[Consignes de travail]
(1) Recopiez mot pour mot le passage du texte sur les réformes, en commençant par « Réformer les institutions » et en terminant par « postes à pourvoir. ».
(2) Répondez brièvement à ces questions à l'aide du texte sur les réformes.
(a) À quel type d'épargne les réformes pourraient-elles inciter ?
(b) Que corrigerait l'assouplissement des restrictions en matière d'immigration ?
(c) Quelle région, dont la population est plus âgée, a pléthore de postes à pourvoir ?
(3) Présentez sous forme de liste le paragraphe du texte sur les réformes qui commence par « Réformer les institutions et les politiques », en conservant ses faits essentiels.

[Texte à lire]
Réformer les institutions et les politiques peut favoriser l’accès à des outils et des services de qualité pour la planification familiale, élargir la marge de manœuvre concernant l’âge de départ en retraite, inciter à l’épargne–retraite individuelle, promouvoir les secteurs économiques offrant des possibilités aux travailleurs les plus âgés, permettre de concevoir et de renforcer les systèmes de soins de longue durée et promouvoir la prévention et le dépistage précoce des maladies. Assouplir les restrictions en matière d’immigration afin que les travailleurs puissent aller là où sont les emplois serait particulièrement pragmatique et corrigerait les asymétries entre emplois et populations actives. L’Afrique, par exemple, a un excédent de jeunes cherchant du travail, tandis que l’Europe, dont la population est plus âgée, a pléthore de postes à pourvoir.

[Données fournies]
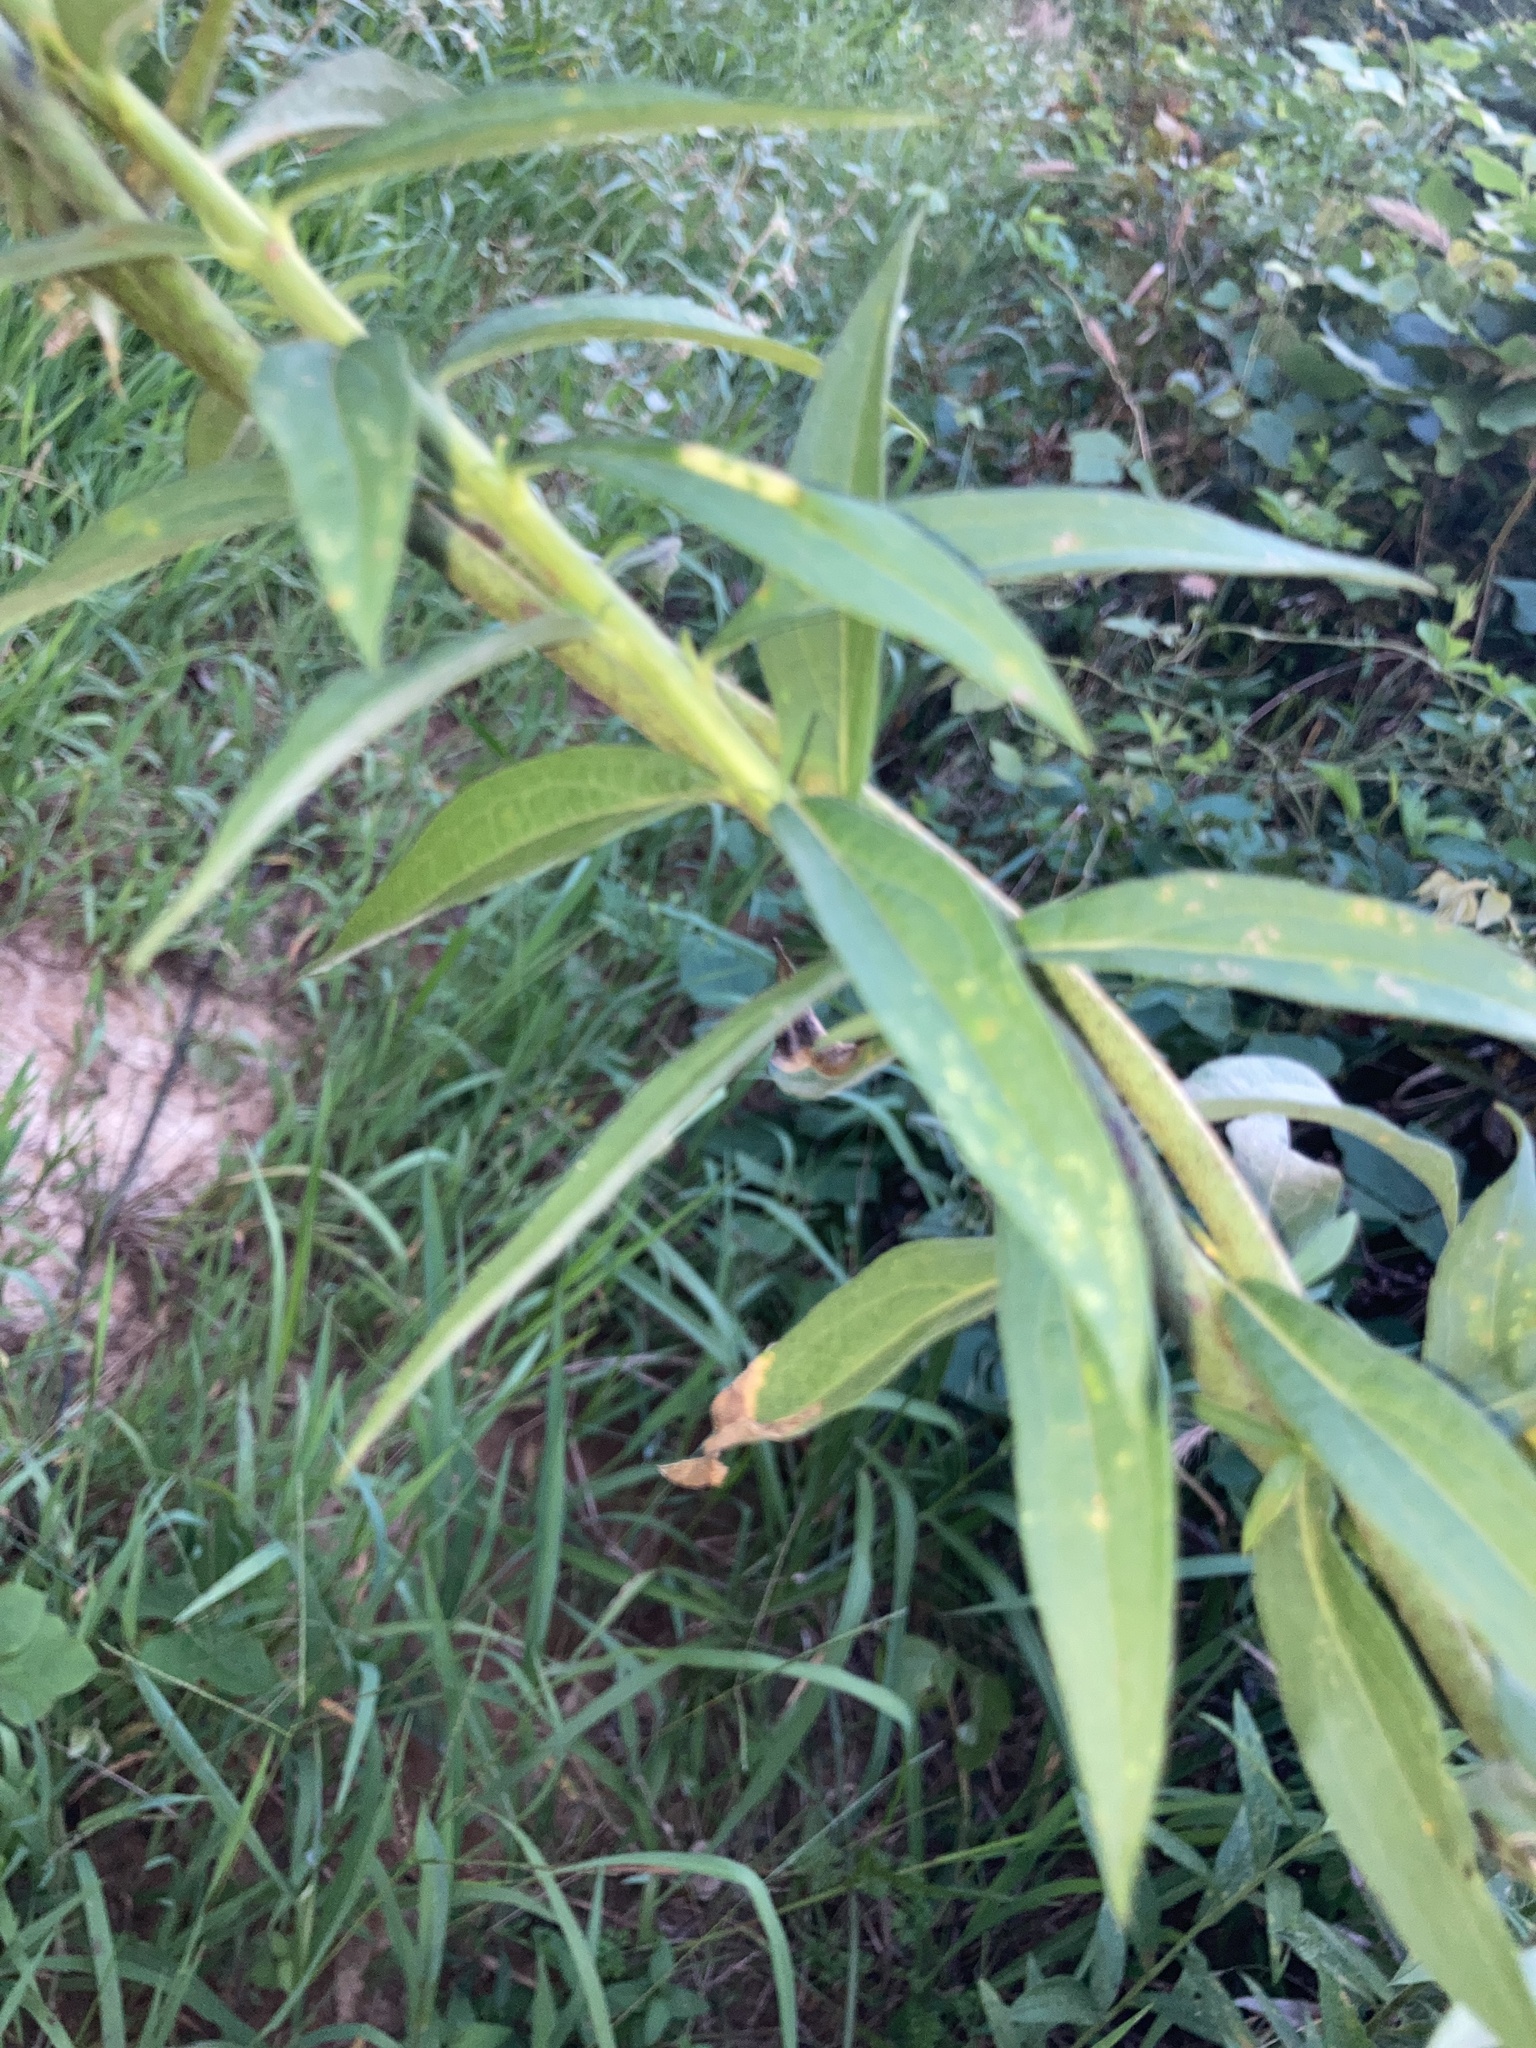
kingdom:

[Réponses attendues]
(1)
Réformer les institutions et les politiques peut favoriser l’accès à des outils et des services de qualité pour la planification familiale, élargir la marge de manœuvre concernant l’âge de départ en retraite, inciter à l’épargne–retraite individuelle, promouvoir les secteurs économiques offrant des possibilités aux travailleurs les plus âgés, permettre de concevoir et de renforcer les systèmes de soins de longue durée et promouvoir la prévention et le dépistage précoce des maladies. Assouplir les restrictions en matière d’immigration afin que les travailleurs puissent aller là où sont les emplois serait particulièrement pragmatique et corrigerait les asymétries entre emplois et populations actives. L’Afrique, par exemple, a un excédent de jeunes cherchant du travail, tandis que l’Europe, dont la population est plus âgée, a pléthore de postes à pourvoir.

(2)
(a) L'épargne-retraite individuelle.
(b) Les asymétries entre emplois et populations actives.
(c) L'Europe.

(3)
- Réformer les institutions et les politiques peut :
  - favoriser l'accès à des outils et des services de qualité pour la planification familiale ;
  - élargir la marge de manœuvre concernant l'âge de départ en retraite ;
  - inciter à l'épargne-retraite individuelle ;
  - promouvoir les secteurs économiques offrant des possibilités aux travailleurs les plus âgés ;
  - permettre de concevoir et de renforcer les systèmes de soins de longue durée ;
  - promouvoir la prévention et le dépistage précoce des maladies.
- Assouplir les restrictions en matière d'immigration permettrait aux travailleurs d'aller là où sont les emplois. Cela corrigerait les asymétries entre emplois et populations actives.
- Exemple : l'Afrique a un excédent de jeunes cherchant du travail, tandis que l'Europe, dont la population est plus âgée, a pléthore de postes à pourvoir.